Geoscientific Model Development (Jul 2024)
Coupling a large-scale glacier and hydrological model (OGGM v1.5.3 and CWatM V1.08) – towards an improved representation of mountain water resources in global assessments
Abstract
Glaciers are present in many large river basins, and due to climate change, they are undergoing considerable changes in terms of area, volume, magnitude and seasonality of runoff. Although the spatial extent of glaciers is very limited in most large river basins, their role in hydrology can be substantial because glaciers store large amounts of water at varying timescales. Large-scale hydrological models are an important tool to assess climate change impacts on water resources in large river basins worldwide. Nevertheless, glaciers remain poorly represented in large-scale hydrological models. Here we present a coupling between the large-scale glacier model Open Global Glacier Model (OGGM) v1.5.3 and the large-scale hydrological model Community Water Model (CWatM) V1.08. We evaluated the improved glacier representation in the coupled model against the baseline hydrological model for four selected river basins at 5 arcmin resolution and globally at 30 arcmin resolution, focusing on future discharge projections under low- and high-emission scenarios. We find that increases in future discharge are attenuated, whereas decreases are exacerbated when glaciers are represented explicitly in the large-scale hydrological model simulations. This is explained by a projected decrease in glacier-sourced runoff in almost all basins. Calibration can compensate for lacking glacier representation in large-scale hydrological models in the past.
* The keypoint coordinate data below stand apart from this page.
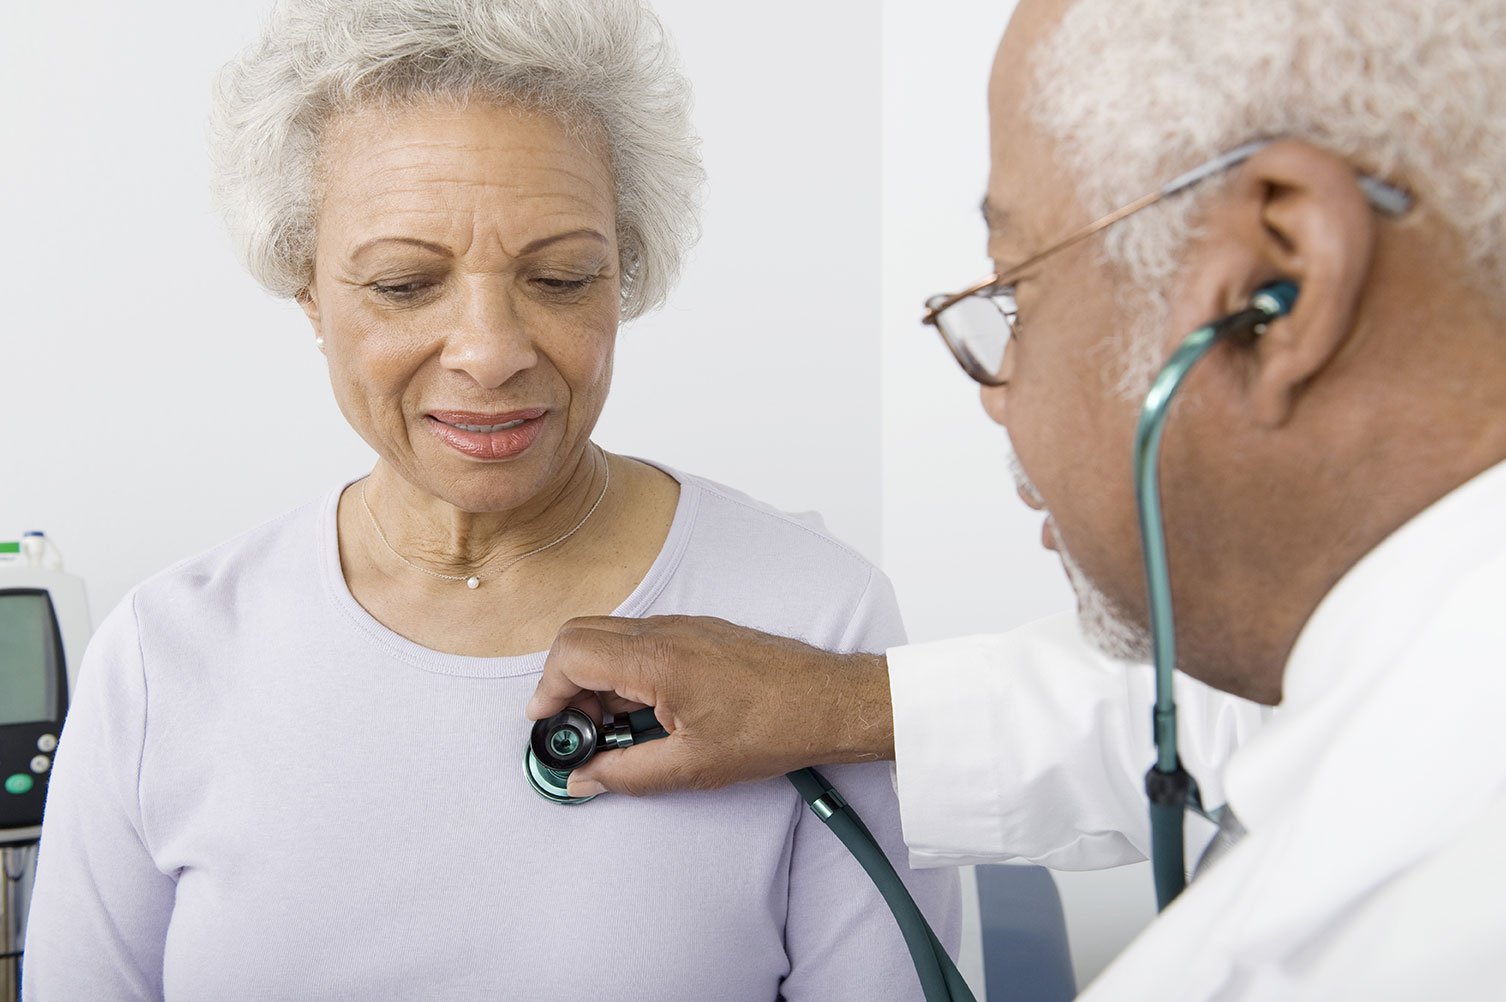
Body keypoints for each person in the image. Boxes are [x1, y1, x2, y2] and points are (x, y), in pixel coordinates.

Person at [528, 0, 1506, 997]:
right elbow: (1208, 722)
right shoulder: (1423, 667)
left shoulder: (1444, 922)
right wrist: (845, 703)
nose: (999, 399)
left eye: (1016, 292)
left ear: (1275, 279)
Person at [21, 1, 957, 998]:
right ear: (307, 289)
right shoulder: (164, 658)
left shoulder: (816, 623)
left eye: (560, 277)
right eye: (403, 284)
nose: (491, 352)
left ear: (623, 270)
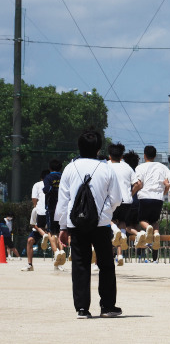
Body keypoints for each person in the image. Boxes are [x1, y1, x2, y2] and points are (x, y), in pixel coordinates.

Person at [55, 130, 123, 319]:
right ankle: (108, 306)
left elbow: (63, 201)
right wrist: (107, 211)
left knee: (80, 264)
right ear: (99, 149)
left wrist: (62, 227)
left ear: (79, 147)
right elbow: (117, 198)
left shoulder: (70, 168)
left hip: (75, 223)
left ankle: (82, 308)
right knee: (106, 264)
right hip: (101, 223)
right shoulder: (106, 168)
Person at [131, 145, 170, 251]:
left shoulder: (140, 167)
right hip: (158, 198)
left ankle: (148, 228)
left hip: (144, 197)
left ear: (144, 155)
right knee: (154, 220)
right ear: (155, 155)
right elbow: (168, 184)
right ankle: (156, 233)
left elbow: (139, 184)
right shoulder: (163, 167)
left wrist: (131, 194)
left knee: (142, 219)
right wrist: (163, 193)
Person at [107, 143, 136, 266]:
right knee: (122, 222)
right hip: (127, 201)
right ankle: (120, 253)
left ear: (109, 156)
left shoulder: (106, 166)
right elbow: (138, 183)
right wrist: (130, 192)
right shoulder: (127, 167)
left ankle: (115, 230)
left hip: (112, 200)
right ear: (121, 156)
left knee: (107, 221)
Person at [21, 170, 50, 271]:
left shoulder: (51, 210)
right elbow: (33, 225)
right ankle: (30, 264)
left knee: (57, 238)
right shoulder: (36, 210)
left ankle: (58, 264)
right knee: (30, 240)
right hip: (40, 230)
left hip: (49, 229)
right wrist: (42, 233)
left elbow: (34, 198)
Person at [43, 159, 67, 267]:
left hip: (51, 207)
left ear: (50, 168)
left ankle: (56, 252)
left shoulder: (48, 177)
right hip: (63, 207)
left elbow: (46, 189)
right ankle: (62, 251)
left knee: (51, 231)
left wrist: (47, 189)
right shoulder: (64, 176)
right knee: (60, 230)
Nevertheless, only an improved glacier representation can prevent underestimating future discharge changes, even far downstream at the outlets of large glacierized river basins. Therefore, incorporating a glacier representation into large-scale hydrological models is important for climate change impact studies, particularly when focusing on summer months or extreme years. The uncertainties in glacier-sourced runoff associated with inaccurate precipitation inputs require the continued attention and collaboration of glacier and hydrological modelling communities.